== AIM OF THE EXERCISE ==
Show each line of the entries below in which the word "vous" appears.

== Collected data ==
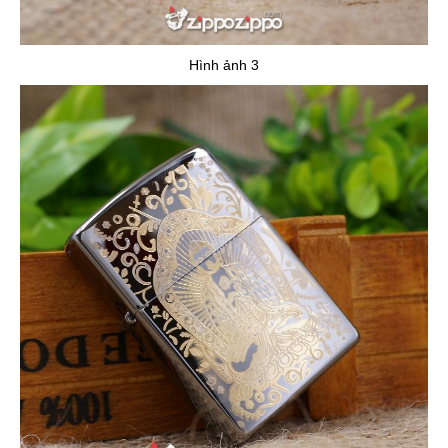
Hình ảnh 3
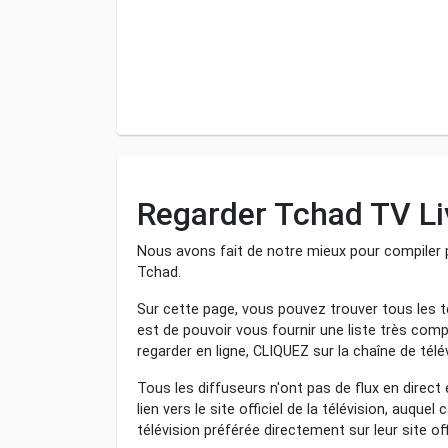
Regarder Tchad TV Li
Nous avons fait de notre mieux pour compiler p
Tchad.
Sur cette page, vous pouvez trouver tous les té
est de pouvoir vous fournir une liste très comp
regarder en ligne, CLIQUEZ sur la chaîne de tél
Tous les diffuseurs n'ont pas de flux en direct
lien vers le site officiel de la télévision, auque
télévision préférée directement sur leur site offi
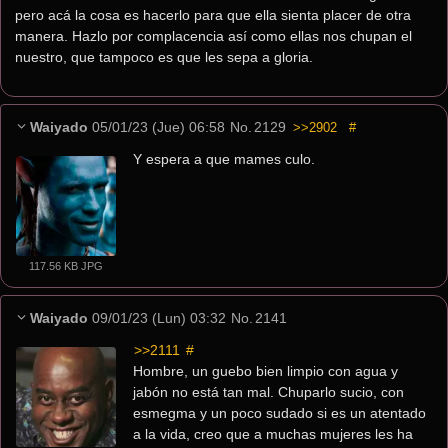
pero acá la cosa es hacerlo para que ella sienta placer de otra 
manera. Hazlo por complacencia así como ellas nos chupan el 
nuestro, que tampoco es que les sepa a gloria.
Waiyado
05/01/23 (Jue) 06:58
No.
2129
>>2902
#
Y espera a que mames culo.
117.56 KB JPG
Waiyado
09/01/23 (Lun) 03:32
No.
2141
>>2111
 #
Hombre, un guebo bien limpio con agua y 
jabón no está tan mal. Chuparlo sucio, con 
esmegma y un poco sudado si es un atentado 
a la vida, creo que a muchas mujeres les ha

* * *

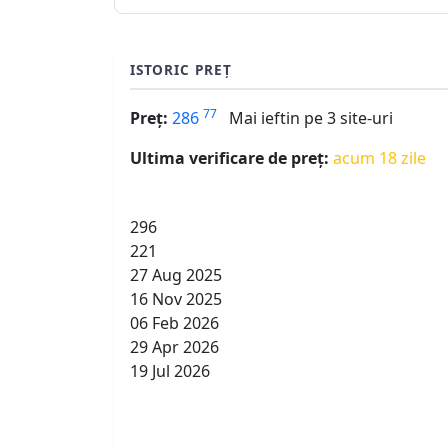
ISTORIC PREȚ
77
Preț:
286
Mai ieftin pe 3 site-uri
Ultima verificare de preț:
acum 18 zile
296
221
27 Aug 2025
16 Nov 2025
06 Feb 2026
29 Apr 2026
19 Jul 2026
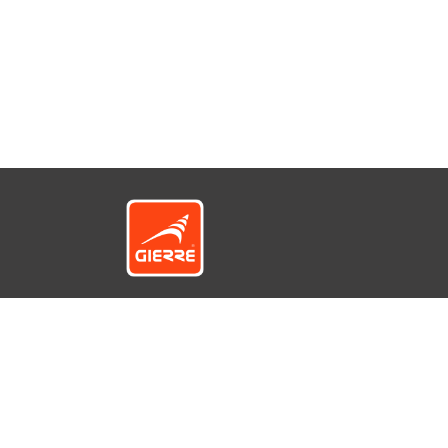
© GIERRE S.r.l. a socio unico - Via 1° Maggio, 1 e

== SOLUTION FOR THIS EXERCISE ==
Sur cette page, vous pouvez trouver tous les té
est de pouvoir vous fournir une liste très comp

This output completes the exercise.